(Stored items from a collection)
————————

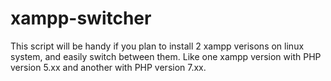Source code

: # xampp-switcher
This script will be handy if you plan to install 2 xampp verisons on linux system, and easily switch between them.
Like one xampp version with PHP version 5.xx and another with PHP version 7.xx.
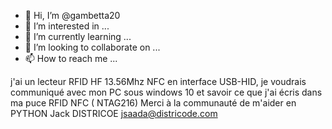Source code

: - 👋 Hi, I’m @gambetta20
- 👀 I’m interested in ...
- 🌱 I’m currently learning ...
- 💞️ I’m looking to collaborate on ...
- 📫 How to reach me ...

<!---
gambetta20/gambetta20 is a ✨ special ✨ repository because its `README.md` (this file) appears on your GitHub profile.
You can click the Preview link to take a look at your changes.
--->
  j'ai un lecteur RFID HF 13.56Mhz NFC en interface USB-HID, je voudrais communiqué avec mon PC sous windows 10 et savoir ce que j'ai écris dans ma puce RFID NFC ( NTAG216)
  Merci à la communauté de m'aider en PYTHON
  Jack
  DISTRICOE
  jsaada@districode.com
  
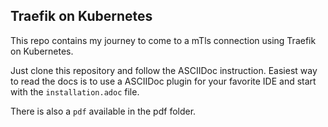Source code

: Traefik on Kubernetes
---------------------

This repo contains my journey to come to a mTls connection using Traefik on Kubernetes.

Just clone this repository and follow the ASCIIDoc instruction. Easiest way to read the docs is to use a ASCIIDoc plugin for your favorite IDE and start with the `installation.adoc` file.

There is also a `pdf` available in the pdf folder.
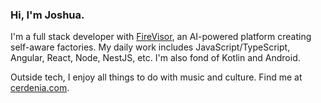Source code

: ### Hi, I'm Joshua.

I'm a full stack developer with [FireVisor](https://firevisor.com/), an AI-powered platform creating self-aware factories. My daily work includes JavaScript/TypeScript, Angular, React, Node, NestJS, etc. I'm also fond of Kotlin and Android.

Outside tech, I enjoy all things to do with music and culture. Find me at [cerdenia.com](https://cerdenia.com).

<!--
**joshuacerdenia/joshuacerdenia** is a ✨ _special_ ✨ repository because its `README.md` (this file) appears on your GitHub profile.

Here are some ideas to get you started:

- 🔭 I’m currently working on ...
- 🌱 I’m currently learning ...
- 👯 I’m looking to collaborate on ...
- 🤔 I’m looking for help with ...
- 💬 Ask me about ...
- 📫 How to reach me: ...
- 😄 Pronouns: ...
- ⚡ Fun fact: ...
-->

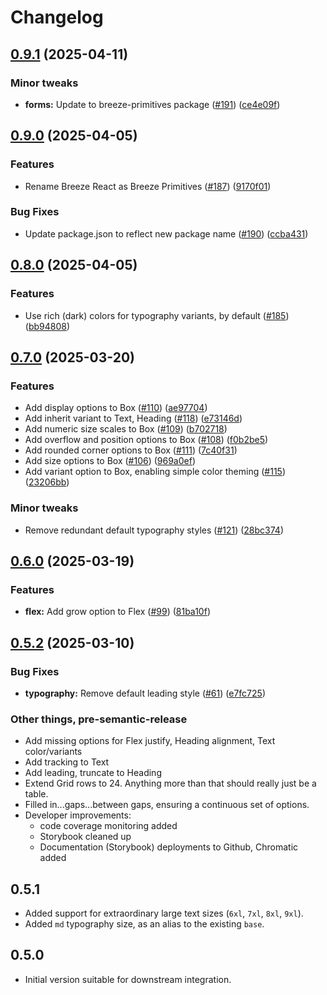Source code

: # Changelog

## [0.9.1](https://github.com/jszymanowski/breeze/compare/primitives@0.9.0...primitives@0.9.1) (2025-04-11)

### Minor tweaks

- **forms:** Update to breeze-primitives package ([#191](https://github.com/jszymanowski/breeze/issues/191)) ([ce4e09f](https://github.com/jszymanowski/breeze/commit/ce4e09fdb284d61edd1566856582ba490a0a2c2e))

## [0.9.0](https://github.com/jszymanowski/breeze/compare/primitives@0.8.0...primitives@0.9.0) (2025-04-05)

### Features

- Rename Breeze React as Breeze Primitives ([#187](https://github.com/jszymanowski/breeze/issues/187)) ([9170f01](https://github.com/jszymanowski/breeze/commit/9170f0152a59abcbaff7cdcfcd6c2970aaa0856b))

### Bug Fixes

- Update package.json to reflect new package name ([#190](https://github.com/jszymanowski/breeze/issues/190)) ([ccba431](https://github.com/jszymanowski/breeze/commit/ccba431db94c942a273fd6c1a03d9d22c6d44fd3))

## [0.8.0](https://github.com/jszymanowski/breeze/compare/react@0.7.0...react@0.8.0) (2025-04-05)

### Features

- Use rich (dark) colors for typography variants, by default ([#185](https://github.com/jszymanowski/breeze/issues/185)) ([bb94808](https://github.com/jszymanowski/breeze/commit/bb94808f4068510aedcec54ee9b8b4ff79ed8696))

## [0.7.0](https://github.com/jszymanowski/breeze/compare/react-v0.6.0...react@0.7.0) (2025-03-20)

### Features

- Add display options to Box ([#110](https://github.com/jszymanowski/breeze/issues/110)) ([ae97704](https://github.com/jszymanowski/breeze/commit/ae977043043087fe066db0ce35d6a1dd8bca94de))
- Add inherit variant to Text, Heading ([#118](https://github.com/jszymanowski/breeze/issues/118)) ([e73146d](https://github.com/jszymanowski/breeze/commit/e73146dc799091ccdc7b83497fde23ecb7f1f2f1))
- Add numeric size scales to Box ([#109](https://github.com/jszymanowski/breeze/issues/109)) ([b702718](https://github.com/jszymanowski/breeze/commit/b702718712ca7c9417aa0de9433dd5de159ac207))
- Add overflow and position options to Box ([#108](https://github.com/jszymanowski/breeze/issues/108)) ([f0b2be5](https://github.com/jszymanowski/breeze/commit/f0b2be521246b222cd76a0c90dc606c7757ccaa3))
- Add rounded corner options to Box ([#111](https://github.com/jszymanowski/breeze/issues/111)) ([7c40f31](https://github.com/jszymanowski/breeze/commit/7c40f3166d9f807b9cd44a3651edfae763521ea7))
- Add size options to Box ([#106](https://github.com/jszymanowski/breeze/issues/106)) ([969a0ef](https://github.com/jszymanowski/breeze/commit/969a0efc361aeab7264fc17c07c8137efbad7481))
- Add variant option to Box, enabling simple color theming ([#115](https://github.com/jszymanowski/breeze/issues/115)) ([23206bb](https://github.com/jszymanowski/breeze/commit/23206bb239070ec452a9f17f42260a11616b4ebd))

### Minor tweaks

- Remove redundant default typography styles ([#121](https://github.com/jszymanowski/breeze/issues/121)) ([28bc374](https://github.com/jszymanowski/breeze/commit/28bc374372798af87ecf20bfce6e3d7e6006d274))

## [0.6.0](https://github.com/jszymanowski/breeze/compare/react@0.5.2...react-v0.6.0) (2025-03-19)

### Features

- **flex:** Add grow option to Flex ([#99](https://github.com/jszymanowski/breeze/issues/99)) ([81ba10f](https://github.com/jszymanowski/breeze/commit/81ba10f747b9371e89e3502157ac0cd74cfc63eb))

## [0.5.2](https://github.com/jszymanowski/breeze/compare/react@0.5.1...react@0.5.2) (2025-03-10)

### Bug Fixes

- **typography:** Remove default leading style ([#61](https://github.com/jszymanowski/breeze/issues/61)) ([e7fc725](https://github.com/jszymanowski/breeze/commit/e7fc7257a39e513ba48b9d9e66d4eae0b0b6e262))

### Other things, pre-semantic-release

- Add missing options for Flex justify, Heading alignment, Text color/variants
- Add tracking to Text
- Add leading, truncate to Heading
- Extend Grid rows to 24. Anything more than that should really just be a table.
- Filled in...gaps...between gaps, ensuring a continuous set of options.
- Developer improvements:
  - code coverage monitoring added
  - Storybook cleaned up
  - Documentation (Storybook) deployments to Github, Chromatic added

## 0.5.1

- Added support for extraordinary large text sizes (`6xl`, `7xl`, `8xl`, `9xl`).
- Added `md` typography size, as an alias to the existing `base`.

## 0.5.0

- Initial version suitable for downstream integration.
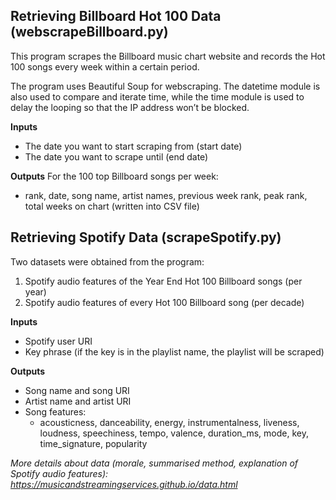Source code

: <h2>Retrieving Billboard Hot 100 Data (webscrapeBillboard.py)</h2>

This program scrapes the Billboard music chart website and records the Hot 100 songs every week within a certain period.

The program uses Beautiful Soup for webscraping. The datetime module is also used to compare and iterate time, while the time module is used to delay the looping so that the IP address won’t be blocked.

**Inputs** 
* The date you want to start scraping from (start date)
* The date you want to scrape until (end date)

**Outputs**
For the 100 top Billboard songs per week: 
* rank, date, song name, artist names, previous week rank, peak rank, total weeks on chart (written into CSV file)

<h2>Retrieving Spotify Data (scrapeSpotify.py)</h2>

Two datasets were obtained from the program:
1. Spotify audio features of the Year End Hot 100 Billboard songs (per year)
2. Spotify audio features of every Hot 100 Billboard song (per decade)

**Inputs**
* Spotify user URI
* Key phrase (if the key is in the playlist name, the playlist will be scraped)

**Outputs**
* Song name and song URI
* Artist name and artist URI
* Song features:
  * acousticness, danceability, energy, instrumentalness, liveness, loudness, speechiness, tempo, valence, duration_ms, mode, key, time_signature, popularity
  
*More details about data (morale, summarised method, explanation of Spotify audio features): https://musicandstreamingservices.github.io/data.html*
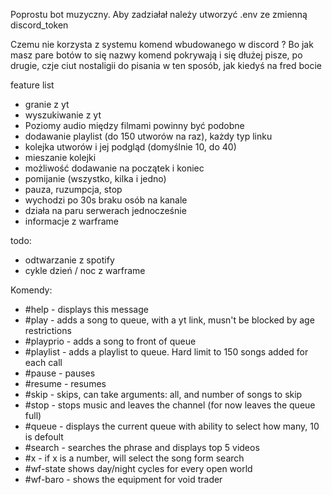 Poprostu bot muzyczny.
Aby zadziałał należy utworzyć .env ze zmienną discord_token

Czemu nie korzysta z systemu komend wbudowanego w discord ?
Bo jak masz pare botów to się nazwy komend pokrywają i się dłużej pisze,
po drugie, czje ciut nostaligii do pisania w ten sposób, jak kiedyś na fred bocie

feature list
- granie z yt
- wyszukiwanie z yt
- Poziomy audio między filmami powinny być podobne
- dodawanie playlist (do 150 utworów na raz), każdy typ linku
- kolejka utworów i jej podgląd (domyślnie 10, do 40)
- mieszanie kolejki
- możliwość dodawanie na początek i koniec
- pomijanie (wszystko, kilka i jedno)
- pauza, ruzumpcja, stop
- wychodzi po 30s braku osób na kanale
- działa na paru serwerach jednocześnie
- informacje z warframe

todo:
- odtwarzanie z spotify
- cykle dzień / noc z warframe

Komendy:
- #help -     displays this message
- #play -     adds a song to queue, with a yt link, musn't be blocked by age restrictions
- #playprio - adds a song to front of queue
- #playlist - adds a playlist to queue. Hard limit to 150 songs added for each call
- #pause -    pauses
- #resume -   resumes
- #skip -     skips, can take arguments: all, and number of songs to skip
- #stop -     stops music and leaves the channel (for now leaves the queue full)
- #queue -    displays the current queue with ability to select how many, 10 is defoult
- #search -   searches the phrase and displays top 5 videos
- #x -        if x is a number, will select the song form search
- #wf-state   shows day/night cycles for every open world
- #wf-baro -  shows the equipment for void trader
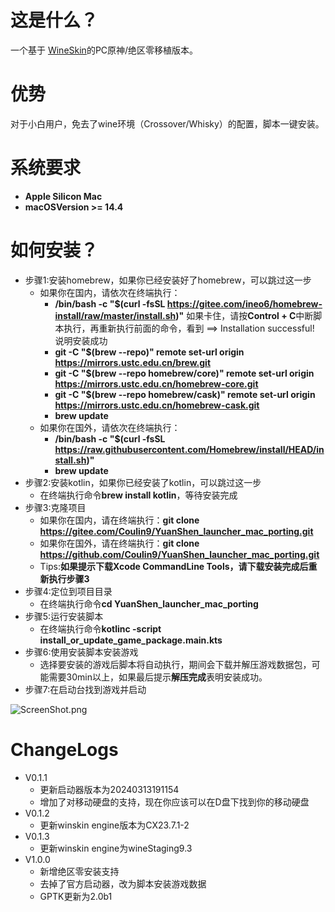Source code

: # 这是什么？

一个基于 [WineSkin](https://github.com/Gcenx/WineskinServer)的PC原神/绝区零移植版本。

# 优势

对于小白用户，免去了wine环境（Crossover/Whisky）的配置，脚本一键安装。

# 系统要求

+ **Apple Silicon Mac**  
+ **macOSVersion >= 14.4**

# 如何安装？

+ 步骤1:安装homebrew，如果你已经安装好了homebrew，可以跳过这一步
  + 如果你在国内，请依次在终端执行：
    + **/bin/bash -c "$(curl -fsSL https://gitee.com/ineo6/homebrew-install/raw/master/install.sh)"** 如果卡住，请按**Control + C**中断脚本执行，再重新执行前面的命令，看到 ==> Installation successful! 说明安装成功
    + **git -C "$(brew --repo)" remote set-url origin https://mirrors.ustc.edu.cn/brew.git**
    + **git -C "$(brew --repo homebrew/core)" remote set-url origin https://mirrors.ustc.edu.cn/homebrew-core.git**
    + **git -C "$(brew --repo homebrew/cask)" remote set-url origin https://mirrors.ustc.edu.cn/homebrew-cask.git**
    + **brew update**
  + 如果你在国外，请依次在终端执行：
    + **/bin/bash -c "$(curl -fsSL https://raw.githubusercontent.com/Homebrew/install/HEAD/install.sh)"**
    + **brew update**
+ 步骤2:安装kotlin，如果你已经安装了kotlin，可以跳过这一步
  + 在终端执行命令**brew install kotlin**，等待安装完成
+ 步骤3:克隆项目
  + 如果你在国内，请在终端执行：**git clone https://gitee.com/Coulin9/YuanShen_launcher_mac_porting.git**
  + 如果你在国外，请在终端执行：**git clone https://github.com/Coulin9/YuanShen_launcher_mac_porting.git**
  + Tips:**如果提示下载Xcode CommandLine Tools，请下载安装完成后重新执行步骤3**
+ 步骤4:定位到项目目录
  + 在终端执行命令**cd YuanShen_launcher_mac_porting**
+ 步骤5:运行安装脚本
  + 在终端执行命令**kotlinc -script install_or_update_game_package.main.kts**
+ 步骤6:使用安装脚本安装游戏
  + 选择要安装的游戏后脚本将自动执行，期间会下载并解压游戏数据包，可能需要30min以上，如果最后提示**解压完成**表明安装成功。
+ 步骤7:在启动台找到游戏并启动

![ScreenShot.png](ScreenShot.png)

# ChangeLogs
+ V0.1.1
    + 更新启动器版本为20240313191154
    + 增加了对移动硬盘的支持，现在你应该可以在D盘下找到你的移动硬盘
+ V0.1.2
    + 更新winskin engine版本为CX23.7.1-2
+ V0.1.3
    + 更新winskin engine为wineStaging9.3
+ V1.0.0
  + 新增绝区零安装支持
  + 去掉了官方启动器，改为脚本安装游戏数据
  + GPTK更新为2.0b1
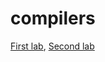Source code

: # compilers
[First lab](https://www.dropbox.com/s/7wnznu8s86ut9di/%D0%9B%D0%A01.docx?dl=0),
[Second lab](https://www.dropbox.com/s/3ei9unbur6epnak/%D0%9B%D0%A02-%D0%AE%D0%BB%D1%8F.docx?dl=0)
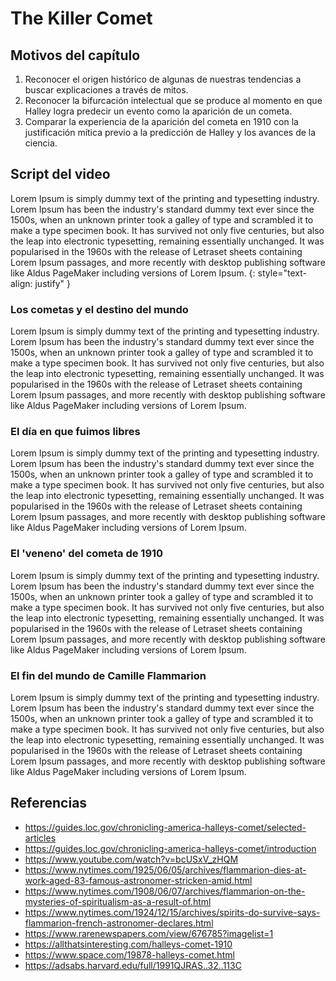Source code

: # The Killer Comet
## Motivos del capítulo

1. Reconocer el origen histórico de algunas de nuestras tendencias a buscar explicaciones a través de mitos.
2. Reconocer la bifurcación intelectual que se produce al momento en que Halley logra predecir un evento como la aparición de un cometa.
3. Comparar la experiencia de la aparición del cometa en 1910 con la justificación mítica previo a la predicción de Halley y los avances de la ciencia.

## Script del video

Lorem Ipsum is simply dummy text of the printing and typesetting industry. Lorem Ipsum has been the industry's standard dummy text ever since the 1500s, when an unknown printer took a galley of type and scrambled it to make a type specimen book. It has survived not only five centuries, but also the leap into electronic typesetting, remaining essentially unchanged. It was popularised in the 1960s with the release of Letraset sheets containing Lorem Ipsum passages, and more recently with desktop publishing software like Aldus PageMaker including versions of Lorem Ipsum.
{: style="text-align: justify" }

### Los cometas y el destino del mundo

Lorem Ipsum is simply dummy text of the printing and typesetting industry. Lorem Ipsum has been the industry's standard dummy text ever since the 1500s, when an unknown printer took a galley of type and scrambled it to make a type specimen book. It has survived not only five centuries, but also the leap into electronic typesetting, remaining essentially unchanged. It was popularised in the 1960s with the release of Letraset sheets containing Lorem Ipsum passages, and more recently with desktop publishing software like Aldus PageMaker including versions of Lorem Ipsum.

### El día en que fuimos libres

Lorem Ipsum is simply dummy text of the printing and typesetting industry. Lorem Ipsum has been the industry's standard dummy text ever since the 1500s, when an unknown printer took a galley of type and scrambled it to make a type specimen book. It has survived not only five centuries, but also the leap into electronic typesetting, remaining essentially unchanged. It was popularised in the 1960s with the release of Letraset sheets containing Lorem Ipsum passages, and more recently with desktop publishing software like Aldus PageMaker including versions of Lorem Ipsum.

### El 'veneno' del cometa de 1910

Lorem Ipsum is simply dummy text of the printing and typesetting industry. Lorem Ipsum has been the industry's standard dummy text ever since the 1500s, when an unknown printer took a galley of type and scrambled it to make a type specimen book. It has survived not only five centuries, but also the leap into electronic typesetting, remaining essentially unchanged. It was popularised in the 1960s with the release of Letraset sheets containing Lorem Ipsum passages, and more recently with desktop publishing software like Aldus PageMaker including versions of Lorem Ipsum.

### El fin del mundo de Camille Flammarion

Lorem Ipsum is simply dummy text of the printing and typesetting industry. Lorem Ipsum has been the industry's standard dummy text ever since the 1500s, when an unknown printer took a galley of type and scrambled it to make a type specimen book. It has survived not only five centuries, but also the leap into electronic typesetting, remaining essentially unchanged. It was popularised in the 1960s with the release of Letraset sheets containing Lorem Ipsum passages, and more recently with desktop publishing software like Aldus PageMaker including versions of Lorem Ipsum.

## Referencias
- https://guides.loc.gov/chronicling-america-halleys-comet/selected-articles
- https://guides.loc.gov/chronicling-america-halleys-comet/introduction
- https://www.youtube.com/watch?v=bcUSxV_zHQM
- https://www.nytimes.com/1925/06/05/archives/flammarion-dies-at-work-aged-83-famous-astronomer-stricken-amid.html
- https://www.nytimes.com/1908/06/07/archives/flammarion-on-the-mysteries-of-spiritualism-as-a-result-of.html
- https://www.nytimes.com/1924/12/15/archives/spirits-do-survive-says-flammarion-french-astronomer-declares.html
- https://www.rarenewspapers.com/view/676785?imagelist=1
- https://allthatsinteresting.com/halleys-comet-1910
- https://www.space.com/19878-halleys-comet.html
- https://adsabs.harvard.edu/full/1991QJRAS..32..113C
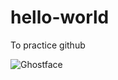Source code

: # hello-world
To practice github 

![Ghostface](https://people.com/thmb/zb9pb18cWVP2SJKjQ6LItJp24Sg=/1500x0/filters:no_upscale():max_bytes(150000):strip_icc():focal(1099x78:1101x80)/Scream_03-1c6647feac364a8e89598b9fbb7897c8.jpg)
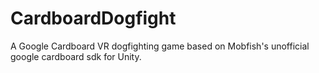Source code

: # CardboardDogfight
A Google Cardboard VR dogfighting game based on Mobfish's unofficial google cardboard sdk for Unity.

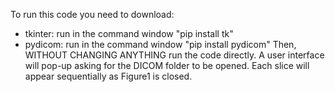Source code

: To run this code you need to download:
- tkinter: run in the command window "pip install tk"
- pydicom: run in the command window "pip install pydicom"
Then, WITHOUT CHANGING ANYTHING run the code directly. A user interface will pop-up asking for the DICOM folder to be opened.
Each slice will appear sequentially as Figure1 is closed.
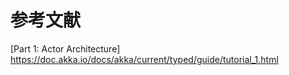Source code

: # 参考文献

[Part 1: Actor Architecture]
https://doc.akka.io/docs/akka/current/typed/guide/tutorial_1.html

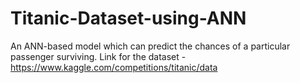 # Titanic-Dataset-using-ANN
An ANN-based model which can predict the chances of a particular passenger surviving. 
Link for the dataset - https://www.kaggle.com/competitions/titanic/data

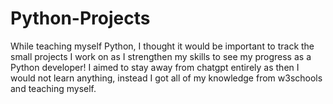 # Python-Projects
While teaching myself Python, I thought it would be important to track the small projects I work on as I strengthen my skills to see my progress as a Python developer! I aimed to stay away from chatgpt entirely as then I would not learn anything, instead I got all of my knowledge from w3schools and teaching myself.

————————

▶ Task requirements
Wherever the word "更新winskin" turns up in a line of the entries above, copy that line.

▶ Answer to this problem
    + 更新winskin engine版本为CX23.7.1-2
    + 更新winskin engine为wineStaging9.3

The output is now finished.